This is most likely a very simple question but I'll ask it nevertheless since I haven't found an answer. How can I compare the amount of "cases" (for example flu) in two groups i.e. find out if the difference between the amounts of cases in the groups is statistically significant? Can I apply some sort of t-test? Or is it even meaningful to do this kind of a comparison?

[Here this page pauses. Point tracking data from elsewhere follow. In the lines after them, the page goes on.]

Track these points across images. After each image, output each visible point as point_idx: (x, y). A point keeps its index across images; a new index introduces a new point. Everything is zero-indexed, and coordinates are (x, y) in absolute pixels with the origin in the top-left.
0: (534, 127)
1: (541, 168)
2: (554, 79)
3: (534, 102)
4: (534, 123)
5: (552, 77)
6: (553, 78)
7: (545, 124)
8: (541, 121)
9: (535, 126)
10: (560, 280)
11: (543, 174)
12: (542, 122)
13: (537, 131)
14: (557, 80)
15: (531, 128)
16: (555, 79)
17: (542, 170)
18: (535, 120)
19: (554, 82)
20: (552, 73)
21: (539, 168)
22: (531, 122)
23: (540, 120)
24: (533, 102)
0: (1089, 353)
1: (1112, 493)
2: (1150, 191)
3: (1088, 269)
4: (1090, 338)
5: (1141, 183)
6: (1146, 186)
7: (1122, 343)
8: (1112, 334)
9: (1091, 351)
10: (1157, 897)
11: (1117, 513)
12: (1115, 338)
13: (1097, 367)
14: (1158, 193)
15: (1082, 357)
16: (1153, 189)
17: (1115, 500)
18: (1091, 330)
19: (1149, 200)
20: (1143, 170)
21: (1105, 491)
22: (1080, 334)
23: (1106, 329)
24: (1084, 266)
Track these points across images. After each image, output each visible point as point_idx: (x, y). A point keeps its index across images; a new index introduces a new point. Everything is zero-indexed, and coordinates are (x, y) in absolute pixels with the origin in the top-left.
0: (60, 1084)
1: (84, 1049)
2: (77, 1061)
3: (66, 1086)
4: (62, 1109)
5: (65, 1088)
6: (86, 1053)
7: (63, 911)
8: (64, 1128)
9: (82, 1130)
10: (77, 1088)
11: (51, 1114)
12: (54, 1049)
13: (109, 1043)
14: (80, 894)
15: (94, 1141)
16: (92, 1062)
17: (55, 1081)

I'd preferably do the comparison in R.
A very simple data example:
group1 <- 1000 # size of group 1
group2 <- 1000 # size of group 2
group1_cases <- 550 # the amount of cases in group 1
group2_cases <- 70 # the amount of cases in group 2
I think a chisq.test
is what you are looking for.
group1 <- 1000 # size of group 1
group2 <- 1000 # size of group 2
group1_cases <- 550 # the amount of cases in group 1
group2_cases <- 70 # the amount of cases in group 2
group1_noncases <- 1000 - group1_cases
group2_noncases <- 1000 - group2_cases
M <- as.table(rbind(c(group1_cases, group1_noncases),
c(group2_cases, group2_noncases)))
dimnames(M) <- list(groups = c("1", "2"),
cases = c("yes","no"))
res <- chisq.test(M)
# The Null, that the two groups are equal, has to be rejected:
res
#>
#> Pearson's Chi-squared test with Yates' continuity correction
#>
#> data: M
#> X-squared = 536.33, df = 1, p-value < 2.2e-16
# if both groups were equal then this would be the expected values:
res$expected
#> cases
#> groups yes no
#> 1 310 690
#> 2 310 690
Created on 2021-04-28 by the reprex package (v0.3.0)
Statistically a t.test
would not be the correct method. However, people use it for this kind of test and in most cases the p values are very simillar.
# t test
dat <- data.frame(groups = c(rep("1", 1000), rep("2", 1000)),
values = c(rep(1, group1_cases),
rep(0, group1_noncases),
rep(1, group2_cases),
rep(0, group2_noncases)))
t.test(dat$values ~ dat$groups)
#>
#> Welch Two Sample t-test
#>
#> data: dat$values by dat$groups
#> t = 27.135, df = 1490.5, p-value < 2.2e-16
#> alternative hypothesis: true difference in means is not equal to 0
#> 95 percent confidence interval:
#> 0.4453013 0.5146987
#> sample estimates:
#> mean in group 1 mean in group 2
#> 0.55 0.07
Created on 2021-04-28 by the reprex package (v0.3.0)